As the answer, set down the lines below from the one containing "Jakarta, 12 Juni" through the one containing "di antara Wayang", exactly and inclusively, and no others.

┌─ RECORDS PROVIDED

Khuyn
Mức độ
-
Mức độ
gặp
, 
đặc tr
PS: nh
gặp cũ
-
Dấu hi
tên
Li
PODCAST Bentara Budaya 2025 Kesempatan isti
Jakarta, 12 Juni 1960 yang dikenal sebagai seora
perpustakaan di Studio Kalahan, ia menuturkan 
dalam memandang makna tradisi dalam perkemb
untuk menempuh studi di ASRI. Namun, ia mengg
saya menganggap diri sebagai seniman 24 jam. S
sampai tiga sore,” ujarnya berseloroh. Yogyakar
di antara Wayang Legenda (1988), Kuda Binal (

└─
┌─ RECORDS PROVIDED

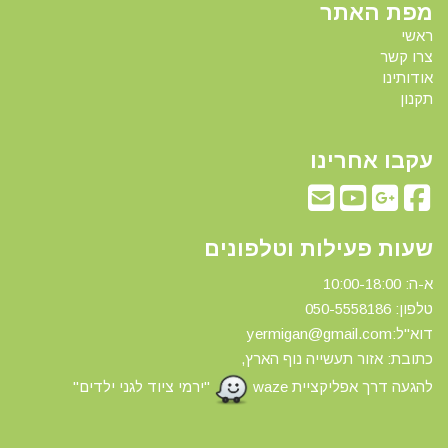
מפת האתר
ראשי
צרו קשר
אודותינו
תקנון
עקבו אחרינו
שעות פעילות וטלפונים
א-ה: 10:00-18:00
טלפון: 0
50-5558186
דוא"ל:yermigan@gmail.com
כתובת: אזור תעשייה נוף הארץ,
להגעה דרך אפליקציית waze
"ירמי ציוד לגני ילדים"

└─
┌─ RECORDS PROVIDED

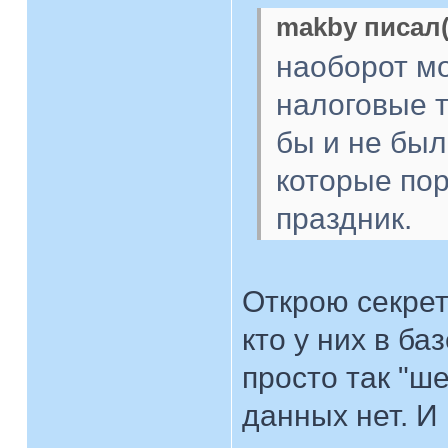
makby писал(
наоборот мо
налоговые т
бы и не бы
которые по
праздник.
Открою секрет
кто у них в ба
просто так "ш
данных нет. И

└─

ANSWER TO THE PROBLEM:
Jakarta, 12 Juni 1960 yang dikenal sebagai seora
perpustakaan di Studio Kalahan, ia menuturkan 
dalam memandang makna tradisi dalam perkemb
untuk menempuh studi di ASRI. Namun, ia mengg
saya menganggap diri sebagai seniman 24 jam. S
sampai tiga sore,” ujarnya berseloroh. Yogyakar
di antara Wayang Legenda (1988), Kuda Binal (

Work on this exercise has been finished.